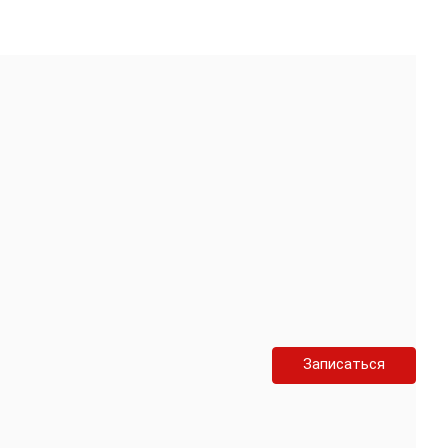
Записаться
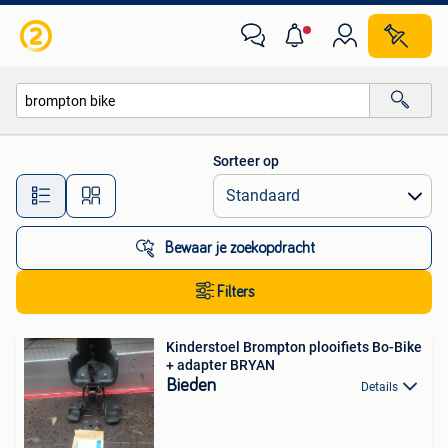
Alle categorieën…
Sorteer op
Alle afstanden…
Bewaar je zoekopdracht
Filters
Kinderstoel Brompton plooifiets Bo-Bike
+ adapter BRYAN
Bieden
Details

__Task requirements__
Make an exact copy of the listing. Do not carry over its pictures.

__Response__
Записаться
Alle categorieën…
Sorteer op
Alle afstanden…
Bewaar je zoekopdracht
Filters
Kinderstoel Brompton plooifiets Bo-Bike
+ adapter BRYAN
Bieden
Details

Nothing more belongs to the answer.